Zelda didn’t reply immediately. Then she sighed—how did a spirit do that? “Very well. I accept your offer.”

“Well, I’m so glad,” I said.

Zelda apparently missed the sarcasm. “As am I. I know this was not your choice,chéri, but I am glad for the company. And it’s exciting to have a mystery to solve!”

“I don’t exactly think of my life as a mystery,” I said, carefully balancing the reliquary as I left the shed. I locked the door. I didn’t need anyone snooping around in there. Not until I could get my grisly visitors back where they belonged.

“But it is a mystery!” Zelda crowed. “Why are you moving when you are not awake? Have you always walked in your sleep?”

I shook my head as I sat the box carefully on the side table in my tiny office. “No, never. I’ve only been waking up with dirty hands for—” I stopped.

“Yes?” Zelda prompted.

“The last three weeks.”

“But you didn’t bring home any corpses before now?” The laughter had faded from her voice.
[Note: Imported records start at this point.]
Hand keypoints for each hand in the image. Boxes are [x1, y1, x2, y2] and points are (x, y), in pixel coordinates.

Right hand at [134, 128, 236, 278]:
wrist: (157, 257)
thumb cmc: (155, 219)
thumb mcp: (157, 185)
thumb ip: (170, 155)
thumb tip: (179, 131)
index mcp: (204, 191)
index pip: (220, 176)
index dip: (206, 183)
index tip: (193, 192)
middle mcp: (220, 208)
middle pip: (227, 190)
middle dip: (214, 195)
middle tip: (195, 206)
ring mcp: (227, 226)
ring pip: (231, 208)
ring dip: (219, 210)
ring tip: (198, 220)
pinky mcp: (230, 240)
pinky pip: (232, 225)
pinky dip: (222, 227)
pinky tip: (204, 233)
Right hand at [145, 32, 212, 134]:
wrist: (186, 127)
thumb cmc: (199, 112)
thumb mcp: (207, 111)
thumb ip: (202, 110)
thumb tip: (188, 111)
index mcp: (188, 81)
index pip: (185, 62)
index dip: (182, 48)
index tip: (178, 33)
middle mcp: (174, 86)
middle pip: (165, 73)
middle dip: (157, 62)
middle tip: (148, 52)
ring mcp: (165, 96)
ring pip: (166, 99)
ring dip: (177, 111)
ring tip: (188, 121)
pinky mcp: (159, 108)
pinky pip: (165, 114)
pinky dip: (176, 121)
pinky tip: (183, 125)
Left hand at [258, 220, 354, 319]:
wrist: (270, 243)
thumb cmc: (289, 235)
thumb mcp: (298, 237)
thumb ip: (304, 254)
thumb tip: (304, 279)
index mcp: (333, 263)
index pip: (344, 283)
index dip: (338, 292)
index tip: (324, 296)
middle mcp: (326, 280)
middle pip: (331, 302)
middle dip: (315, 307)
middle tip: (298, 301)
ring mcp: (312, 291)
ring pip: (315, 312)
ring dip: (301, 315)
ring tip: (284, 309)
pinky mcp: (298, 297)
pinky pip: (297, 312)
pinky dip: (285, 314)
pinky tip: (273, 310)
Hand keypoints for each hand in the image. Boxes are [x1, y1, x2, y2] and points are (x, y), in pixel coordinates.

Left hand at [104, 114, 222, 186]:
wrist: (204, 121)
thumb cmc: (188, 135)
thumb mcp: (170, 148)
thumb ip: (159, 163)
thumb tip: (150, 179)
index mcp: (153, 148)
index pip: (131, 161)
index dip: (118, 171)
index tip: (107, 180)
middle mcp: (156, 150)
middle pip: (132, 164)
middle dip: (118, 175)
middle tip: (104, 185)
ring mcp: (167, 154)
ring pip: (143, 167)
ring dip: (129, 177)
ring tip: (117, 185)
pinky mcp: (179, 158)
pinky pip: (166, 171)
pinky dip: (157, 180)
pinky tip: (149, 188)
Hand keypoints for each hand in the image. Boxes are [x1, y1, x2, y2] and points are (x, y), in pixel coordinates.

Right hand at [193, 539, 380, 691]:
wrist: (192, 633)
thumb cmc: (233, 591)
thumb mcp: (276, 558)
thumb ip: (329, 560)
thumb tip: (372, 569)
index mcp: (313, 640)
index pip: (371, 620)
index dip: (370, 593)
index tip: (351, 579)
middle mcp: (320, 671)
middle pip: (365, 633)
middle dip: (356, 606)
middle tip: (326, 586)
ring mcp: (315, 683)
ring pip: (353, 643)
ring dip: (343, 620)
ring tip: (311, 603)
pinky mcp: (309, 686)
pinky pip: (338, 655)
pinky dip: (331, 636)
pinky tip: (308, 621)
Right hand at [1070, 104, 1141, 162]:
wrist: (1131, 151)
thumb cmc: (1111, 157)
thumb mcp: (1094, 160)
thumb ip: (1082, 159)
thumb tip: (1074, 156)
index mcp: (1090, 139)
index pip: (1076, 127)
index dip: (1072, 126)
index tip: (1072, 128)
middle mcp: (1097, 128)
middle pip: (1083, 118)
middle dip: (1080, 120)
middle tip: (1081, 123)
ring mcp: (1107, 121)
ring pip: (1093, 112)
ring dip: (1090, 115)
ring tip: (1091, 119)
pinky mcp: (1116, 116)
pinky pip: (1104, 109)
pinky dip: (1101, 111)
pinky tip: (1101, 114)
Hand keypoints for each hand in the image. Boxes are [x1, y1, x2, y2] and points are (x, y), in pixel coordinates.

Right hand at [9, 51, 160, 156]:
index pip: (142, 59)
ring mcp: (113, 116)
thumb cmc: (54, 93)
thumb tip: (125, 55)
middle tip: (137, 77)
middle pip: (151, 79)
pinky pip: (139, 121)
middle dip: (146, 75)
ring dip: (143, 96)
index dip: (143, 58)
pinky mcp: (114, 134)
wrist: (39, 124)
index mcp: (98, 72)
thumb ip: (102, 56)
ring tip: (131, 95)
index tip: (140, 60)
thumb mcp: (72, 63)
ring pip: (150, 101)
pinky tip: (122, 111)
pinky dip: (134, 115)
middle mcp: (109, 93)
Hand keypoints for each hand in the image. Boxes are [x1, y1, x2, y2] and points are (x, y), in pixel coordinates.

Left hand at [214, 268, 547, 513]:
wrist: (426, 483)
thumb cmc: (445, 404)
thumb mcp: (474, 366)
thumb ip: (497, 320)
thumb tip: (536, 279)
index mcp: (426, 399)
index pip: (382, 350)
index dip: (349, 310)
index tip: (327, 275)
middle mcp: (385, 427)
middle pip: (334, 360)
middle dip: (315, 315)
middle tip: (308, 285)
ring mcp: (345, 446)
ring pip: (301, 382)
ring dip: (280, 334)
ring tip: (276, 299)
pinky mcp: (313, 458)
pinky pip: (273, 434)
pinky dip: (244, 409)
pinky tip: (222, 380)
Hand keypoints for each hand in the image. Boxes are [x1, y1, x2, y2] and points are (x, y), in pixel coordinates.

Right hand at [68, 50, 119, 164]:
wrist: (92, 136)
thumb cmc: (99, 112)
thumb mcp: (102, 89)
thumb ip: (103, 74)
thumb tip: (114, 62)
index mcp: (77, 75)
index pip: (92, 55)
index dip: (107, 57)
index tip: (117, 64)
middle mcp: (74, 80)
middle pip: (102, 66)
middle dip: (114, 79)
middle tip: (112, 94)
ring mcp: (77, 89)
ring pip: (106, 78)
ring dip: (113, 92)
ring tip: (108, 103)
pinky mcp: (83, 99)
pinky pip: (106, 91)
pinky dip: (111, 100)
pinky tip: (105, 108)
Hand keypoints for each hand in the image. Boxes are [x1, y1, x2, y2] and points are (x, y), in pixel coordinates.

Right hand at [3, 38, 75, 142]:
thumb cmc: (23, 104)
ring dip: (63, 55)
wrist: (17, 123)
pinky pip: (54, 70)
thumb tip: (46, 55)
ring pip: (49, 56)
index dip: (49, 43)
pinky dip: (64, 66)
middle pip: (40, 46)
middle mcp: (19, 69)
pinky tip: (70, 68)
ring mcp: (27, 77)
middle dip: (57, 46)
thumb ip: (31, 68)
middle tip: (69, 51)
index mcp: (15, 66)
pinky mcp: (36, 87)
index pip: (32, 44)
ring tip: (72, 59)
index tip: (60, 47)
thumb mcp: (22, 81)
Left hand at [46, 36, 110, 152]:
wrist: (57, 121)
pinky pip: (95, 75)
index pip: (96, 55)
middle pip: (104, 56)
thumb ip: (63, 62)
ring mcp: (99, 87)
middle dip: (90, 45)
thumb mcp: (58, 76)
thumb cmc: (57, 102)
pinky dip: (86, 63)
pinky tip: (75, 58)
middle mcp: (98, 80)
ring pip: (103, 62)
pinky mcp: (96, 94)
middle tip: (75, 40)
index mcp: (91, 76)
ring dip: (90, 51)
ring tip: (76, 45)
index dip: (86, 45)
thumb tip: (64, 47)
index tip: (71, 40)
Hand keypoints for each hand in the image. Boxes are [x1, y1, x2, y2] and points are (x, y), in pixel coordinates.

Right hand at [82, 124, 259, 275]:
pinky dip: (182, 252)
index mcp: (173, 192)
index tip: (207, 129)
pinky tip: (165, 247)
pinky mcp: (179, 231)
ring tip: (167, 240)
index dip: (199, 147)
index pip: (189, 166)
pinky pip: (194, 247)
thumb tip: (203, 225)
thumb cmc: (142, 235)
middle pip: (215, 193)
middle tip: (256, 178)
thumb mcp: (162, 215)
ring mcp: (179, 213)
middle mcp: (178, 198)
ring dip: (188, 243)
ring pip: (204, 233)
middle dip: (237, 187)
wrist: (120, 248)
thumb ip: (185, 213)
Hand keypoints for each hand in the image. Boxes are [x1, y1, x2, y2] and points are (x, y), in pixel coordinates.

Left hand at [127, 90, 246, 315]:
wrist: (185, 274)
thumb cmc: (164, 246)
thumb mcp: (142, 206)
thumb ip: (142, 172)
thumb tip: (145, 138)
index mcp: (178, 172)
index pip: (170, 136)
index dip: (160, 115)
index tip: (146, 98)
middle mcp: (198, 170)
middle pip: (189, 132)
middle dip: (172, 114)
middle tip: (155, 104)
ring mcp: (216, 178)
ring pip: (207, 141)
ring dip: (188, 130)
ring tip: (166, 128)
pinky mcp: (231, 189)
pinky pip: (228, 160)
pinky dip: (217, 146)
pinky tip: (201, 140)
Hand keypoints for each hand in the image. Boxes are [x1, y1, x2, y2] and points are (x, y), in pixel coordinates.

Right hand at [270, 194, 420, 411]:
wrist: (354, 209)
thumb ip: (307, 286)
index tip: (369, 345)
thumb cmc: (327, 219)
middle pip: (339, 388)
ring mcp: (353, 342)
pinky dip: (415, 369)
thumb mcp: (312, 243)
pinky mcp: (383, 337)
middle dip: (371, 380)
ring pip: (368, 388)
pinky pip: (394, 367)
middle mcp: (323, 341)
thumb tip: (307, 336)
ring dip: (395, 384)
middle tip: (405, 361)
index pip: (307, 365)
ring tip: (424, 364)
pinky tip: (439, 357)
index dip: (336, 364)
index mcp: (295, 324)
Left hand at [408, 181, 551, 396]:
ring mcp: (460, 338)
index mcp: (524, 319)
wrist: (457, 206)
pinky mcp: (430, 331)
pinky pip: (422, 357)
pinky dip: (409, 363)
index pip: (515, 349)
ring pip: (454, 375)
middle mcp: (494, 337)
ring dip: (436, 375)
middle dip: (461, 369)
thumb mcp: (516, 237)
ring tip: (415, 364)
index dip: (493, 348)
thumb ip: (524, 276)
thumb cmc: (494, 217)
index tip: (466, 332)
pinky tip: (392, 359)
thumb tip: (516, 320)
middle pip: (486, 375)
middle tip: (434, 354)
“I haven’t done laundry in four days and there were no bodies in there when I did my laundry,” I said, my own voice shaky. I sat down in my office chair, feeling a hundred years old and completely defeated. “I’m so screwed.”

“You don’t have to be,” Zelda remarked.

“Shouldn’t you be turning me in to the coven police?”

Zelda made a noise. “Perhaps. But I do not sense harm from you. There is an air of danger about you, although I don’t sense it coming from you personally. It’s more all around you,chéri.”

“That makes me feel so much better.”

“It should. Now enough sulking. We have work to do.”

“What do you mean?” I asked. How was it I was being bossed around by a skull in a box?

“We need to discover what it is that has set you off. Why are you heading out into the night now? What are you seeking? Is this your will, or another’s?”

Her words sent a chill through me. “That’s all well and good, but I need to go out. Then I need to work.”